Questions for Self-Observation and Acceptance

  1. Can you recall a recent situation where you found yourself complaining? How did it make you feel?

  2. When was the last time you felt stressed because you were trying to be somewhere else instead of being present?

  3. Do you often find yourself wishing you were doing something else or being somewhere else? What triggers these thoughts?

  4. Can you identify a current situation in your life that you find intolerable? What are your options for dealing with it?

  5. How do you typically respond to feelings of fear? Can you observe and be present with your fear the next time it arises?

  6. What are some ways you can drop negativity before taking action in a difficult situation?
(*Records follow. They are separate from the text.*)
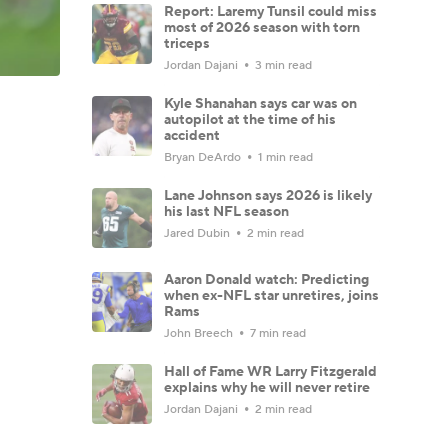
Report: Laremy Tunsil could miss
most of 2026 season with torn
triceps
Jordan Dajani
3 min read
Kyle Shanahan says car was on
autopilot at the time of his
accident
Bryan DeArdo
1 min read
Lane Johnson says 2026 is likely
his last NFL season
Jared Dubin
2 min read
Aaron Donald watch: Predicting
when ex-NFL star unretires, joins
Rams
John Breech
7 min read
Hall of Fame WR Larry Fitzgerald
explains why he will never retire
Jordan Dajani
2 min read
  7. Reflect on a time when you were inactive or lazy. How did you feel about it? Could you fully accept it without guilt?

  8. How often do you think about the past, and what emotions does it bring up? How can you bring your focus back to the present?

  9. In what ways do you resist the present moment? What would happen if you surrendered to it instead?

  10. How does the concept of “dying to the past” resonate with you? What steps can you take to practice this in your life?